The United States is stepping up efforts to revive the moribund peace process between north and south Sudan.

It is following recommendations delivered yesterday to President Bush from his special envoy for peace to the war-ravaged country.

As he briefed reporters after former Sen. John Danforth's meeting with President Bush, Assistant Secretary of State Walter Kansteiner said, "The next steps for the administration are focused on means for achieving a just and viable peace in Sudan, and we intend to actively support the efforts of the international community in doing that."

Andrew Natsios, U.S. Administrator for International Development, is scheduled to meet with top officials in Khartoum this week to discuss a temporary cease-fire in the Western Upper Nile province, the area where in February Sudanese bombers attacked civilians on their way to pick up sacks of food provided by the United Nations.

Sudan has said it is prepared to negotiate ceasefire arrangements without preconditions with the Sudan People's Liberation Army (SPLA).

Senior State Department negotiator Jeff Millington is scheduled to leave for Khartoum for talks with the government on following through commitments made in March to allow 20 to 25 Americans to investigate attacks on civilian targets.

Mr. Kansteiner is scheduled to meet today with Lazarus Sumbeiywo, the Kenyan military's chief of staff, to discuss next steps in the regional peace process started in 1995 under the International Governmental Authority on Development (IGAD), a group of East African nations that Kenya oversees.

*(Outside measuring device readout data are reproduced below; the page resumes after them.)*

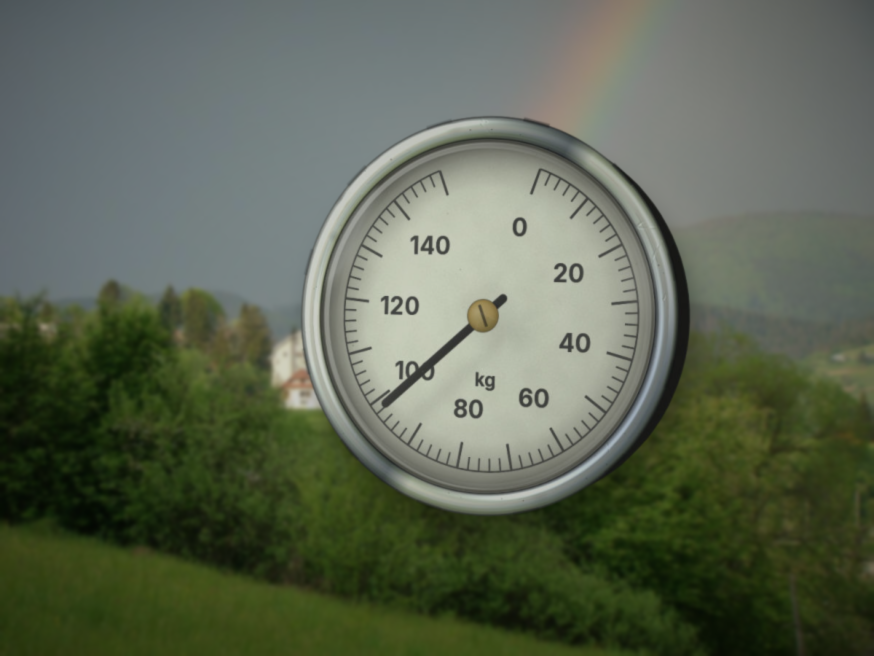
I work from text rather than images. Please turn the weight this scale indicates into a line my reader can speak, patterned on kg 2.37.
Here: kg 98
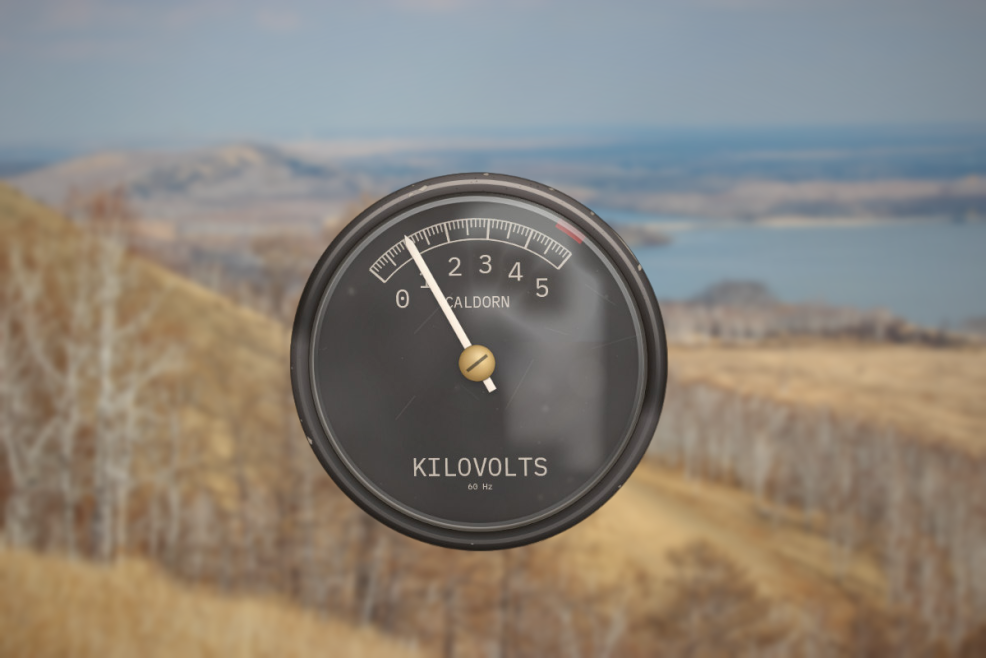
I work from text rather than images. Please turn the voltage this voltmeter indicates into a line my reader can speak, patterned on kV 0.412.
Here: kV 1.1
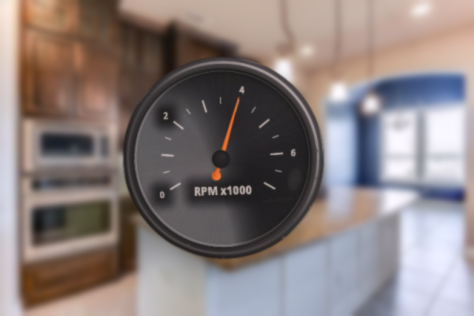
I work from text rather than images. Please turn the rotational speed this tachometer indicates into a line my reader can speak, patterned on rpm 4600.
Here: rpm 4000
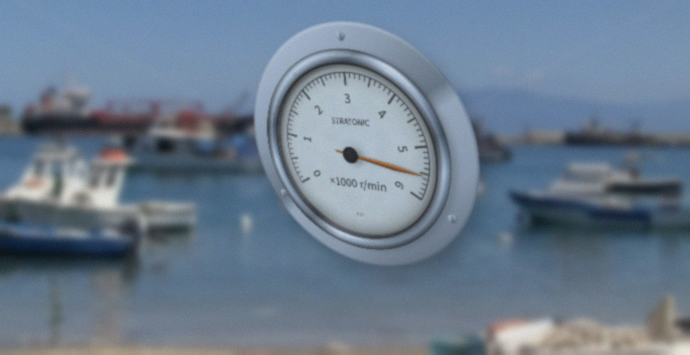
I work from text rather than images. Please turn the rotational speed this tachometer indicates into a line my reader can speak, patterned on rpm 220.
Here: rpm 5500
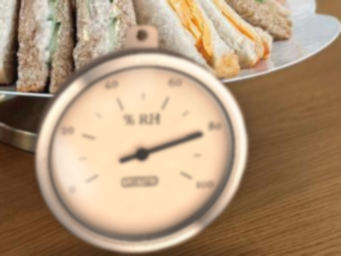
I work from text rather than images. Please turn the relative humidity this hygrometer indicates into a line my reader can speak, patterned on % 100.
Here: % 80
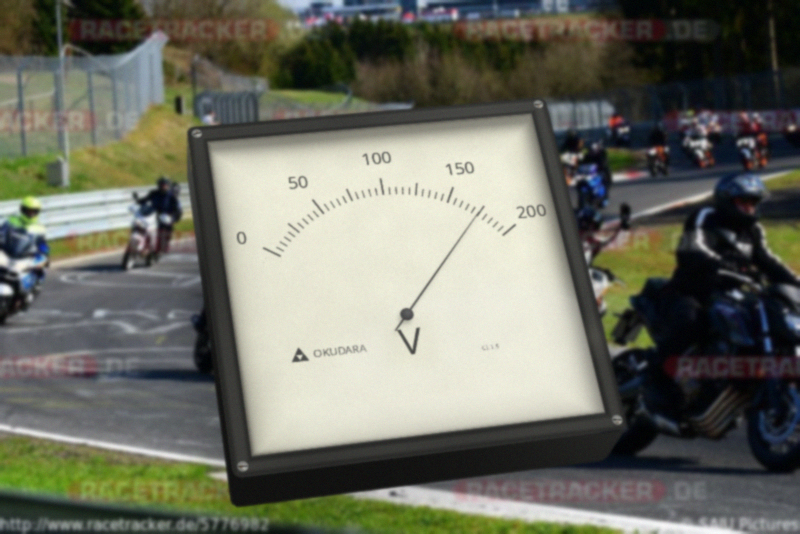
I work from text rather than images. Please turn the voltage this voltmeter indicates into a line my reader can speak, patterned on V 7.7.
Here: V 175
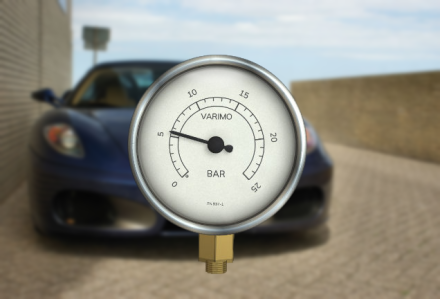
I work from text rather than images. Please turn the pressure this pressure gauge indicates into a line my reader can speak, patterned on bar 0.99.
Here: bar 5.5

One State Department official said the United States hopes to see substantial peace negotiations by the end of the calendar year through the IGAD negotiations structure.

Mr. Danforth said in his recommendations that the positions of the SPLA the largest southern rebel group and the Sudanese government should be left up to the parties without U.S. interference, but he also cautioned against a two-state solution to the 19-year-old conflict that has killed nearly 2 million people.

"A more feasible and, I think, preferable view of self-determination would ensure the right of the people of southern Sudan to live under a government that respects their religion and culture," Mr. Danforth said in his report.

With all of the new American initiatives, U.S. officials said they have stationed more Foreign Service officers to the U.S. Embassy in Khartoum. The State Department is expected to name a full-time chief of mission for the embassy in the coming weeks.